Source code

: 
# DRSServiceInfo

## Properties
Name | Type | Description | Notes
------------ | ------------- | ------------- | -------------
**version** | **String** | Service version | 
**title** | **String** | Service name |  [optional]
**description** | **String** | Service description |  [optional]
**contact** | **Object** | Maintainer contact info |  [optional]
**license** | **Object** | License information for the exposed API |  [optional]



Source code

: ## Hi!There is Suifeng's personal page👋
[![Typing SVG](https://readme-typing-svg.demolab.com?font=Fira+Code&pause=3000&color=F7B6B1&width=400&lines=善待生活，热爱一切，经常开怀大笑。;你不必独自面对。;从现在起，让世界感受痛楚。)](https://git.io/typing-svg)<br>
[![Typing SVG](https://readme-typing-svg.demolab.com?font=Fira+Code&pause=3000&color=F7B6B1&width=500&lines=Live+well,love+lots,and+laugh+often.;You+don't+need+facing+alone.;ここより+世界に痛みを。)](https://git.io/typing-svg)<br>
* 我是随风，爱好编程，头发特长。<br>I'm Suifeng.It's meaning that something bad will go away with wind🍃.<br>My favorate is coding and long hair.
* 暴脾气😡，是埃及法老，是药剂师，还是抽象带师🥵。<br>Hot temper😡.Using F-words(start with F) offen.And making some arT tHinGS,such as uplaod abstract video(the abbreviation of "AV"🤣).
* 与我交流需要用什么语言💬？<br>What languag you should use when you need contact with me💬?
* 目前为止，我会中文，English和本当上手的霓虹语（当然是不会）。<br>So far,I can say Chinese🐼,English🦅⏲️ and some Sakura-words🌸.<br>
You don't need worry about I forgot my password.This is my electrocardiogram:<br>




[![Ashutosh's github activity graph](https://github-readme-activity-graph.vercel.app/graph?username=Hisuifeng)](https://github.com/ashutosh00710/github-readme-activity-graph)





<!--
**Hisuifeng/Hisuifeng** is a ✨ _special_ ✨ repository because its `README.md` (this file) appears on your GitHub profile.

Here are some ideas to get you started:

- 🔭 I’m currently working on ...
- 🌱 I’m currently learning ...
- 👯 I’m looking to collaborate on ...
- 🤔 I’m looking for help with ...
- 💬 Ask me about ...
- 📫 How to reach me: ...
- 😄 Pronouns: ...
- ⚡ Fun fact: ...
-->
⁂
** Work instructions **
Return every line of the listing above that contains the word "words".

** Exercise response **
* 暴脾气😡，是埃及法老，是药剂师，还是抽象带师🥵。<br>Hot temper😡.Using F-words(start with F) offen.And making some arT tHinGS,such as uplaod abstract video(the abbreviation of "AV"🤣).
* 目前为止，我会中文，English和本当上手的霓虹语（当然是不会）。<br>So far,I can say Chinese🐼,English🦅⏲️ and some Sakura-words🌸.<br>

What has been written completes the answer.